Dans Libre échange, Michael Angelo Covino délaisse l’introspection de The Climb pour une farce burlesque et décomplexée, où couples et amitiés explosent à coups de punchlines, de jetskis coulés et de bagarres d’anthologie.

On était sans nouvelles de Michael Angelo Covino depuis 6 ans, et son fort séduisant The Climb, récit d’une amitié masculine mise à l’épreuve sur le long terme, au fil de chapitres entièrement tournés en plans-séquence. Libre échange fait a priori montre d’une ambition moindre, tout en modulant sur les mêmes thématiques, puisqu’il sera question d’un duo d’amis vicié par la convoitise de la femme de l’un par l’autre.
L’étude de mœurs interroge la structure contemporaine du couple et les différentes options qui semblent s’offrir à lui, notamment dans les relations ouvertes et le polyamour. L’occasion d’un sabotage en règle d’un mariage récent dans l’ouverture, et de l’exposé d’un accord apparemment apaisé dans le second couple, qui va rapidement voler en éclat.
Covino ne prétend pourtant pas radiographier les cœurs à grands renforts de discussions ou de dissection du sentiment amoureux, dans l’esprit d’un Rohmer ou d’un Mouret. Dès la séquence d’ouverture, le ton est donné, dans une séquence qui mêle règlement de comptes, érotisme et carambolage : les personnages agissent, foncent tête baissée, et regardent après coups, assez subrepticement, les conséquences de leurs actes.
La comédie est donc franche et assumée, menée tambour battant, alignant les punchlines et les mandales.
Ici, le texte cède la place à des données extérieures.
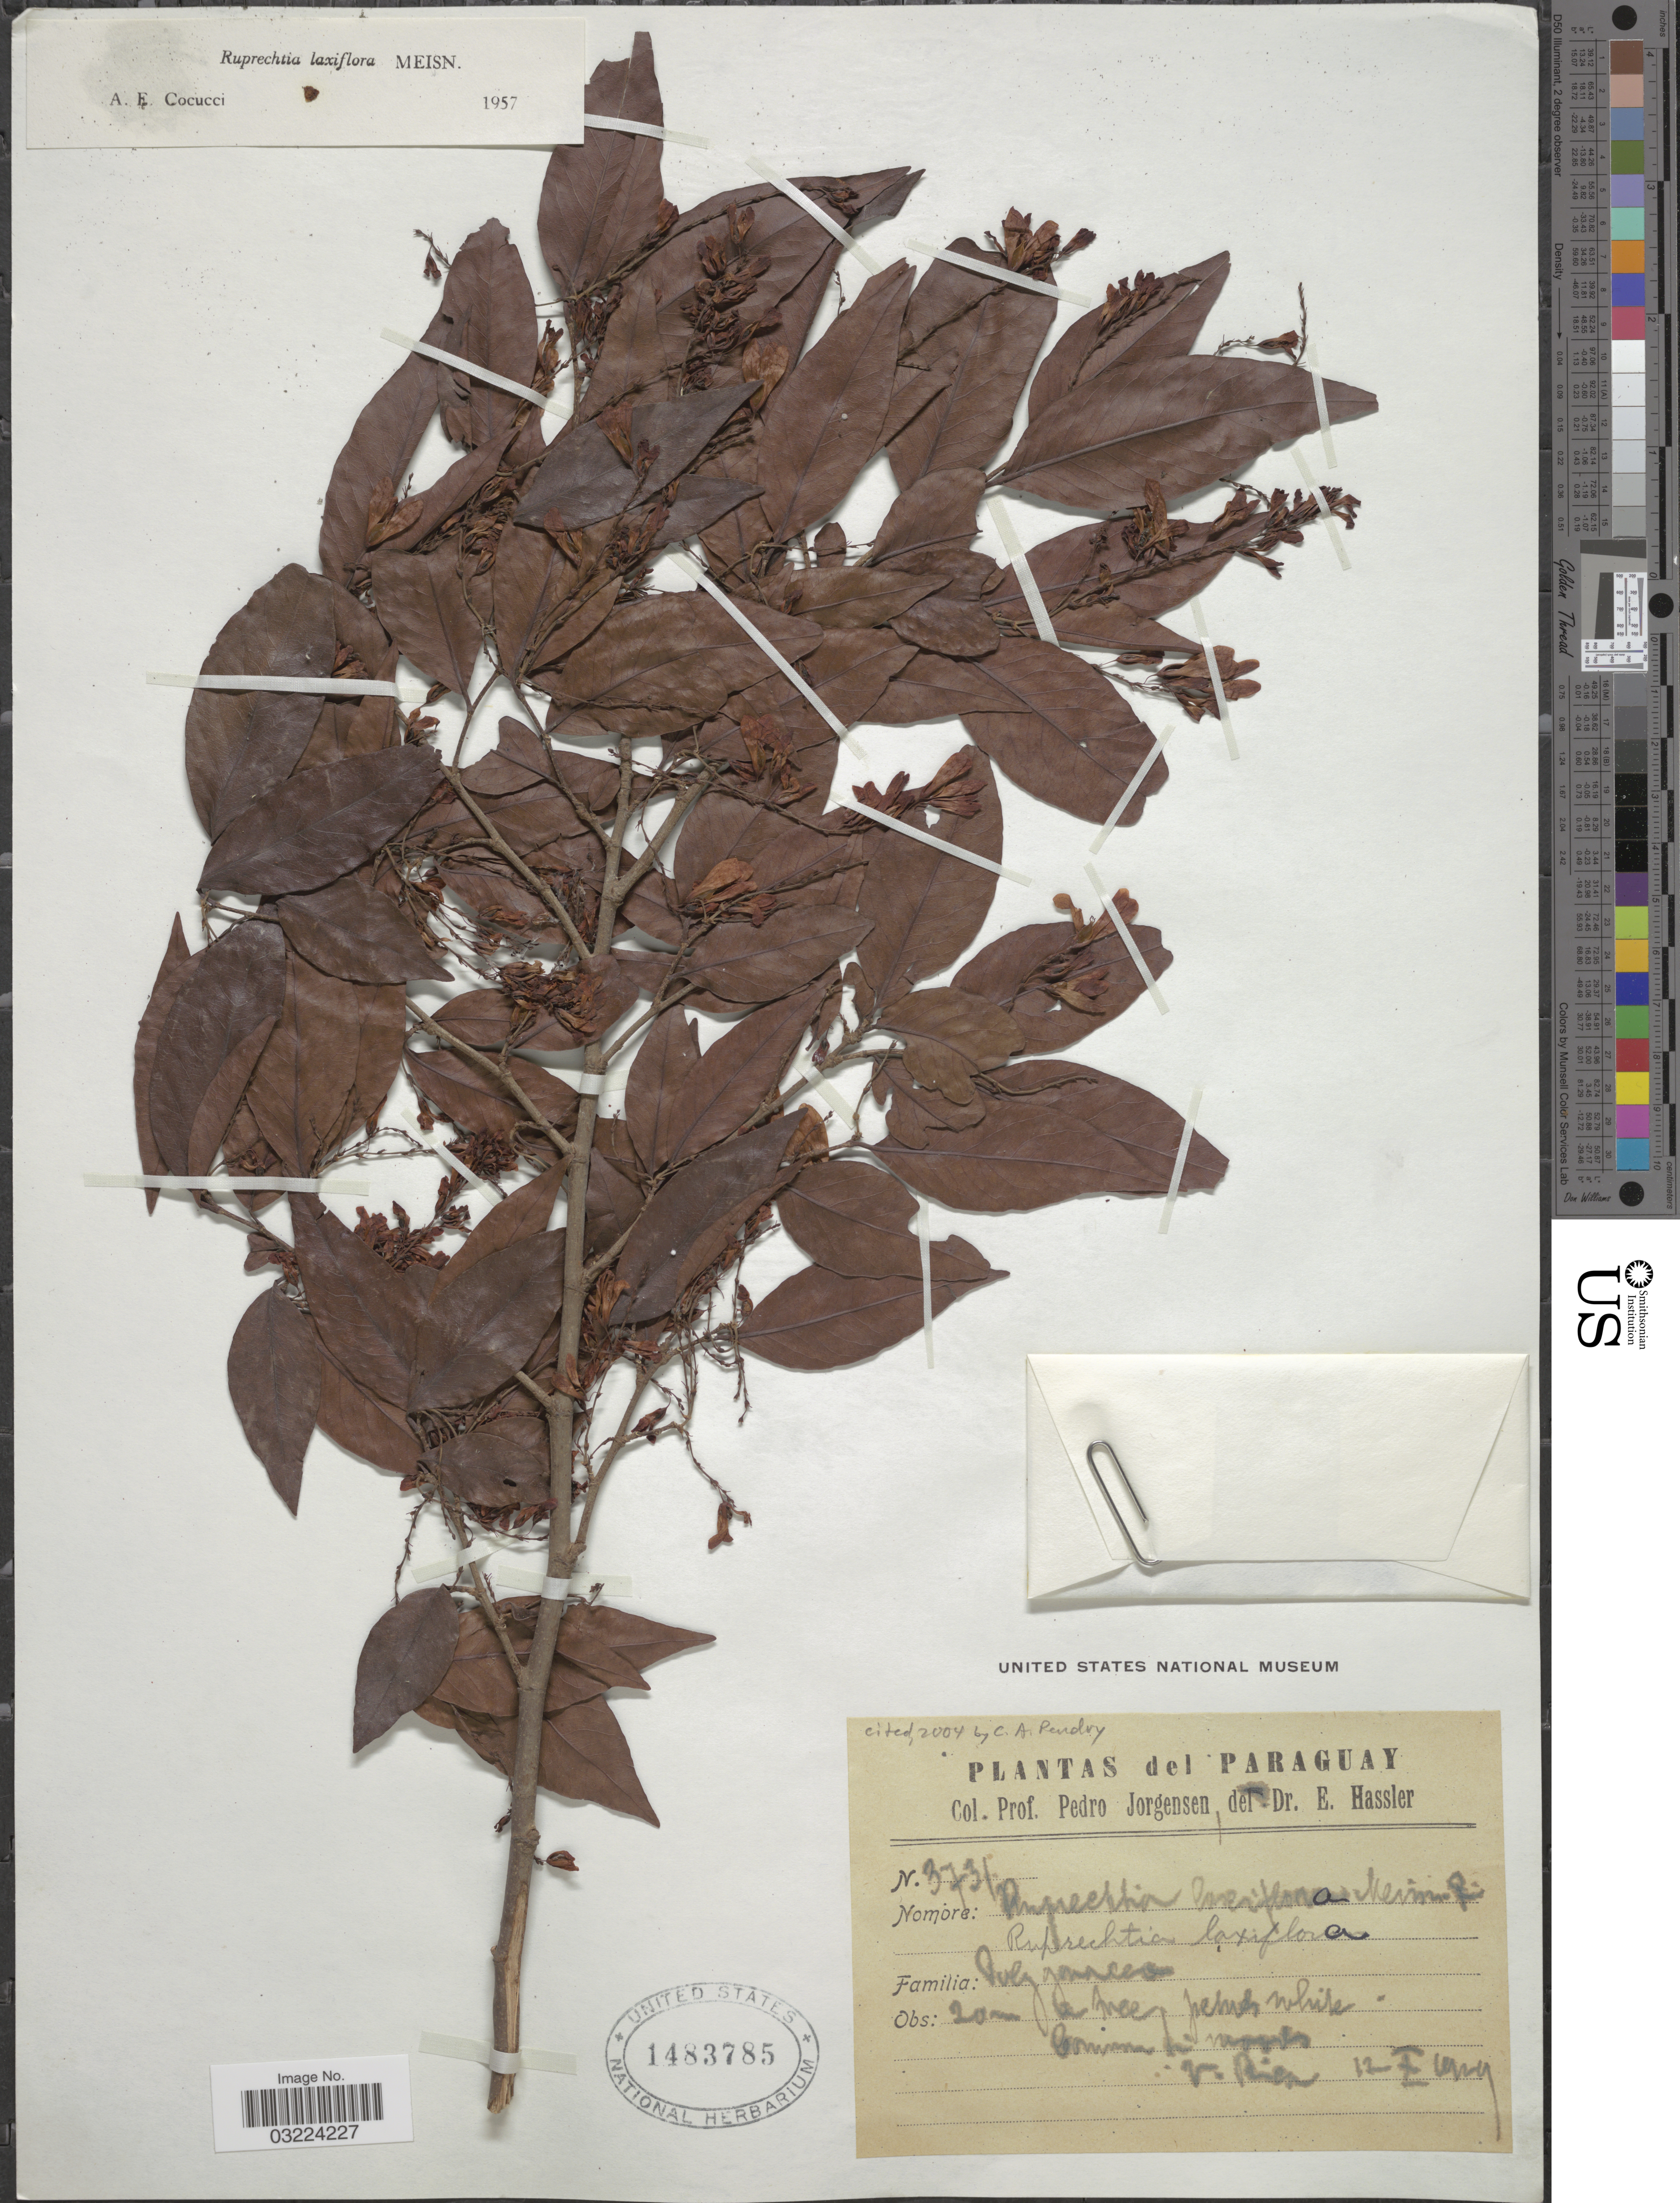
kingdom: Plantae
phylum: Tracheophyta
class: Magnoliopsida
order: Caryophyllales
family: Polygonaceae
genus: Ruprechtia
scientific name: Ruprechtia laxiflora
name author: Meisn.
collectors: P. Jörgensen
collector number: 3731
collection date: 1929-10-12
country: Paraguay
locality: V. Rica.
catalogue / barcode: US 1483785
Dans cet espace modulable, les couples se font et se défont au même rythme que la fortune, symbole de la réussite, l’argent restant presque toujours le nerf de la guerre (« on a de l’argent et des enfants, on ne pourra jamais divorcer », résume ainsi un des protagonistes). On coule des jetskis en citant des philosophes, on expérimente à tout va, et, surtout, on reste en permanence dans le mouvement, accompagné par la mise en scène dynamique de Covino. La plus grande réussite du film réside dans cette part assumée de « slapstick », notamment dans une scène de bagarre d’anthologie, qui met à rude épreuve l’intégralité du mobilier, et semble repousser les limites de celle qui constituait le cœur tapageur d’Anora l’année dernière.
Comédie anti-romantique, burlesque et décomplexée, Libre échange brille par l’incarnation de ses excellents comédiens et sa maîtrise du tempo ; à la manière des pièces de Marivaux, il ne faudra pas y chercher une remise en question des repères traditionnels, le dénouement faisant preuve d’une certaine frilosité morale. Mais, pour peu qu’on ait la chance de voir le film dans une salle bien remplie, l’opportunité de rire de bon cœur et de concert avec ses pairs est un plaisir trop rare pour s’en priver.